Problem to work on> Copy out all of the data below word for word, leaving out the pictures.

BEGIN Provided material

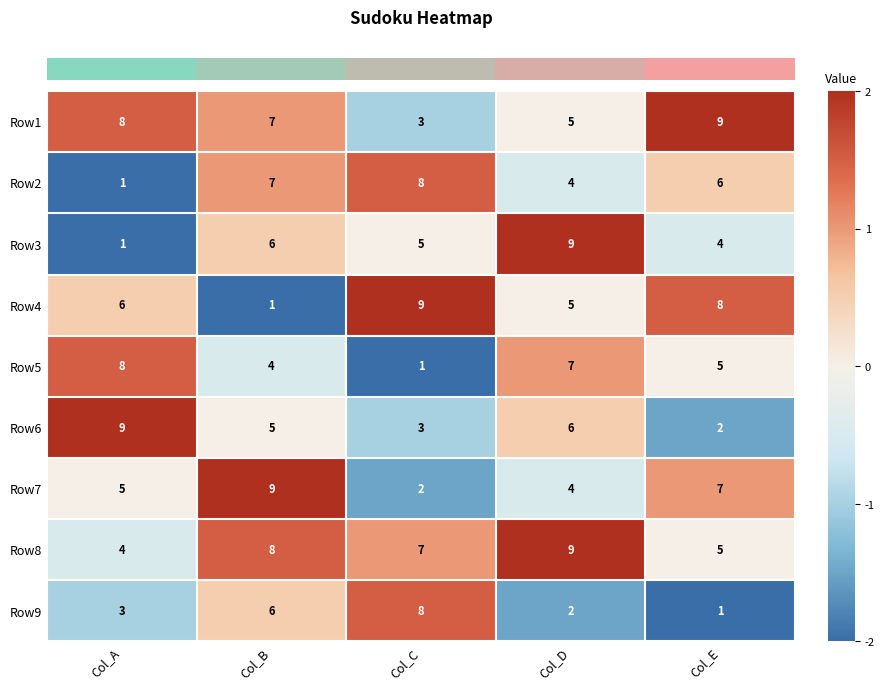

What is the total value across all series at Col_B?

53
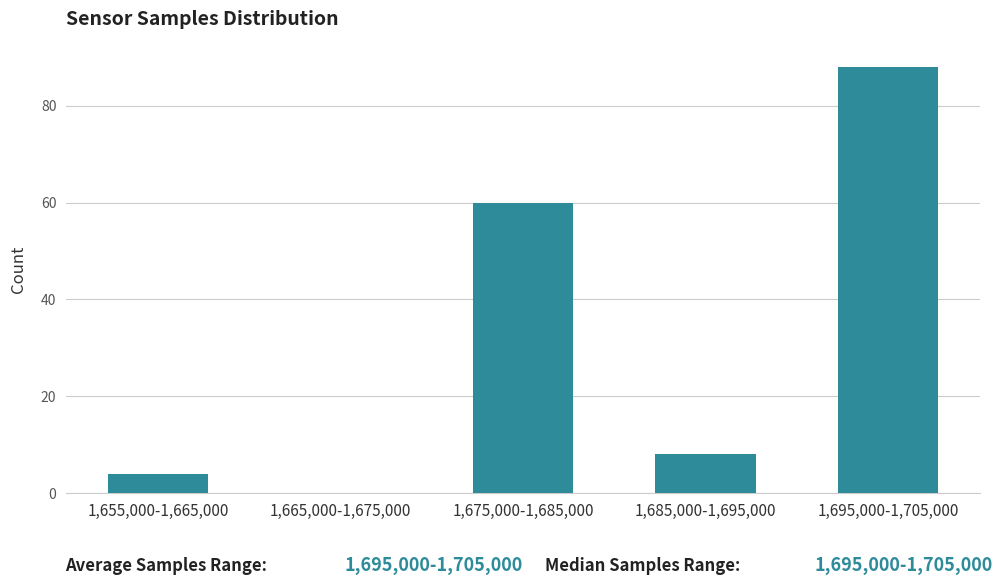

Reading right to left, transcribe all the data shown in this chart.

1,695,000-1,705,000=88	1,685,000-1,695,000=8	1,675,000-1,685,000=60	1,665,000-1,675,000=0	1,655,000-1,665,000=4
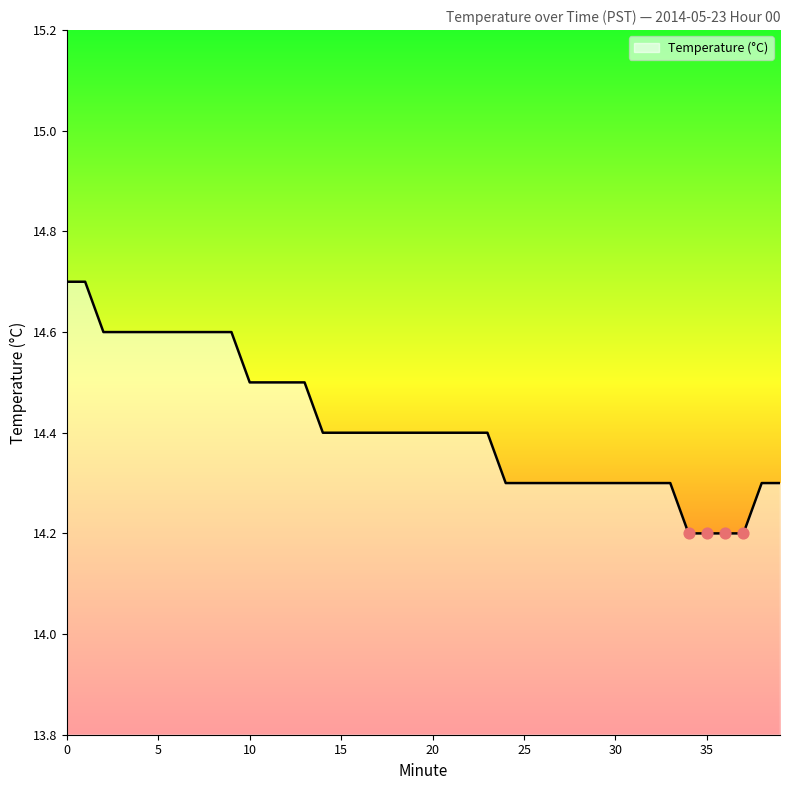

What is the smallest value displayed?

14.2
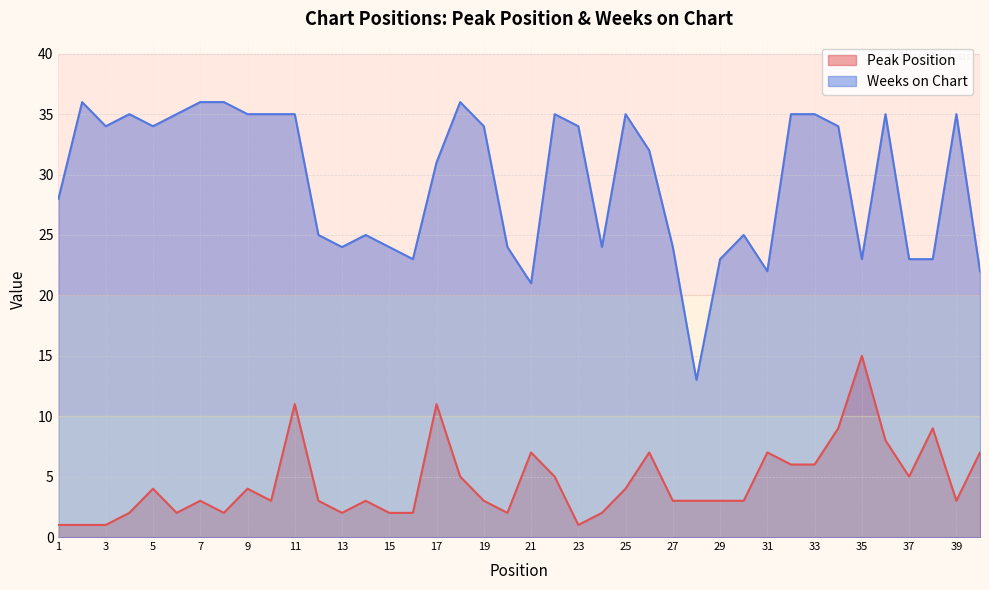

At which label is Peak Position closest to 8?

36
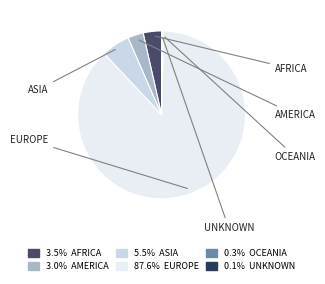

How many segments does this pie chart have?

6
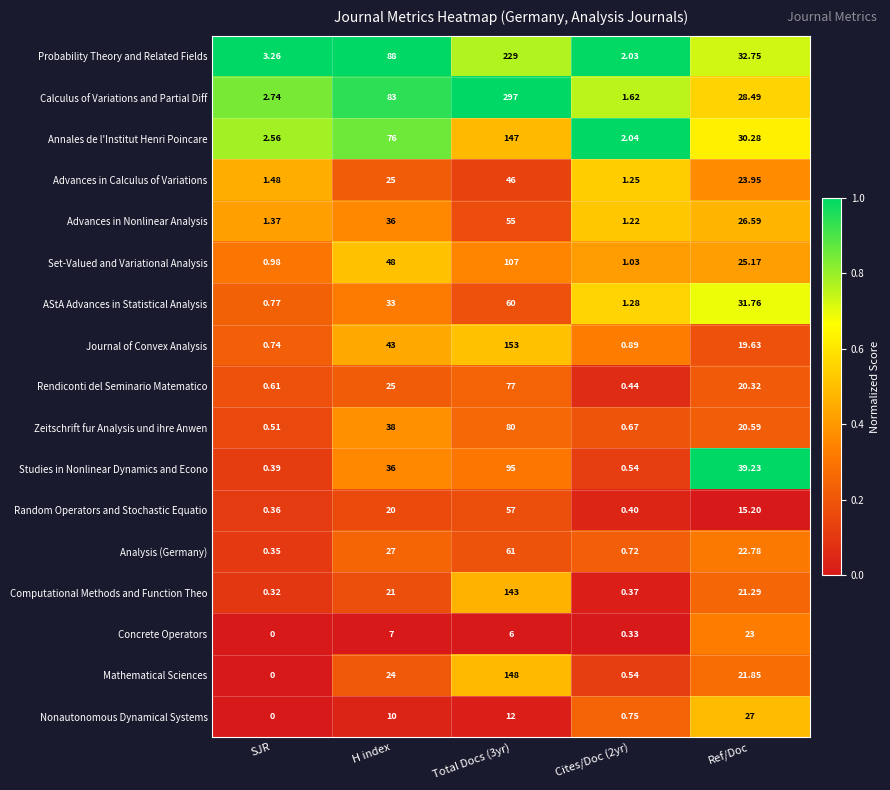

At which label does Set-Valued and Variational Analysis first exceed 25?

H index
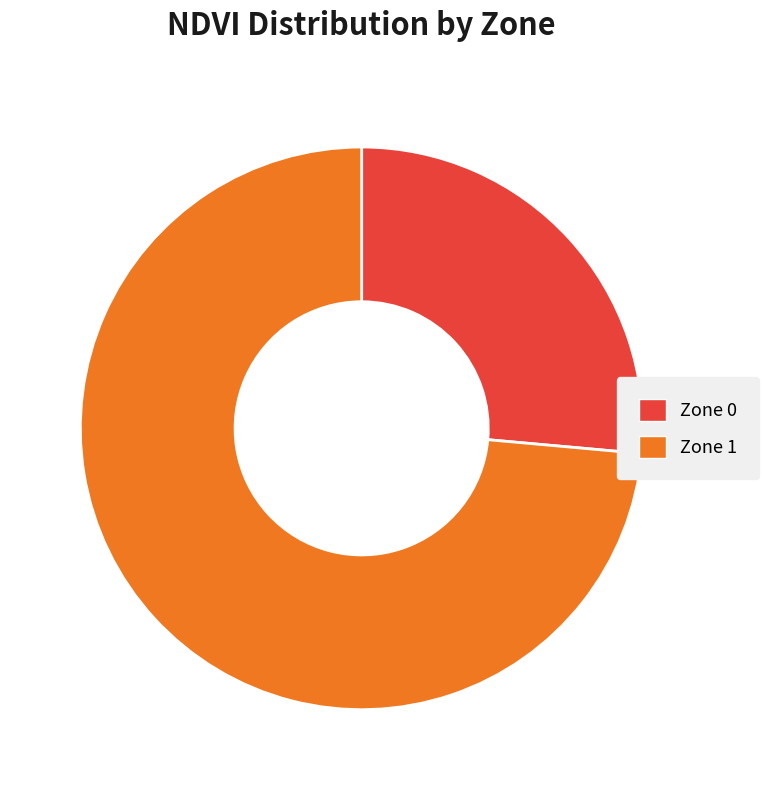

Is the sum of Zone 1 and Zone 0 greater than half?

Yes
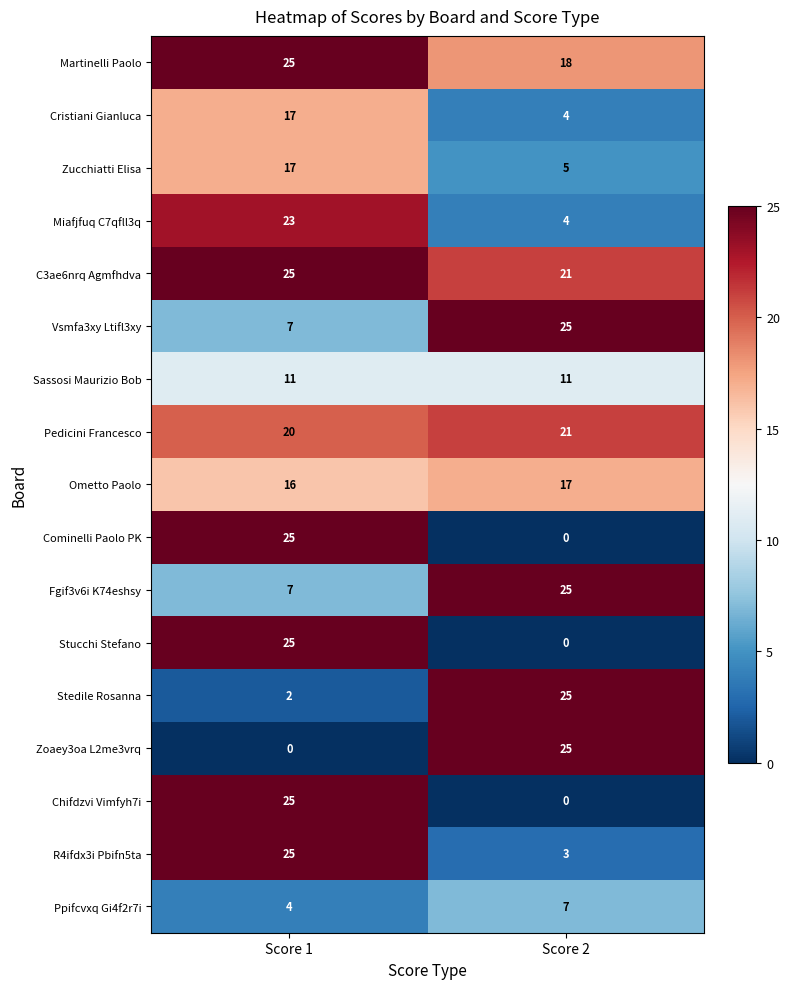

The value of Ometto Paolo at Score 2 is 28. True or false?

False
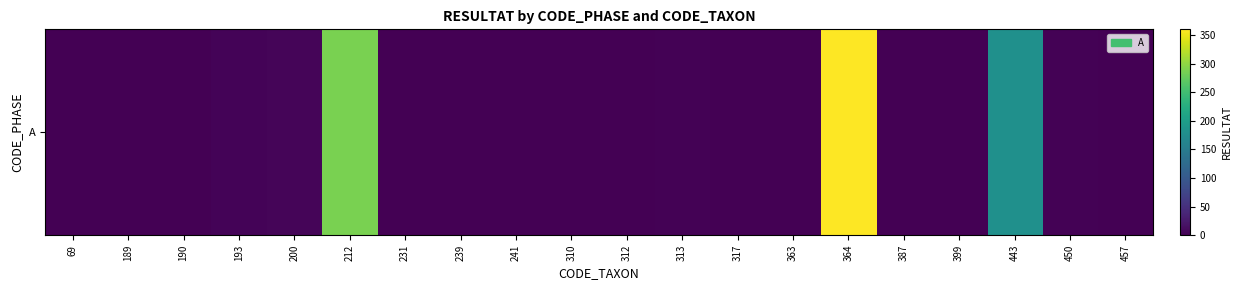

Which category has the highest value across all series?

364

END Provided material

Answer space>
What is the total value across all series at Col_B?

53

Reading right to left, transcribe all the data shown in this chart.

1,695,000-1,705,000=88	1,685,000-1,695,000=8	1,675,000-1,685,000=60	1,665,000-1,675,000=0	1,655,000-1,665,000=4

What is the smallest value displayed?

14.2

At which label is Peak Position closest to 8?

36

How many segments does this pie chart have?

6

At which label does Set-Valued and Variational Analysis first exceed 25?

H index

Is the sum of Zone 1 and Zone 0 greater than half?

Yes

The value of Ometto Paolo at Score 2 is 28. True or false?

False

Which category has the highest value across all series?

364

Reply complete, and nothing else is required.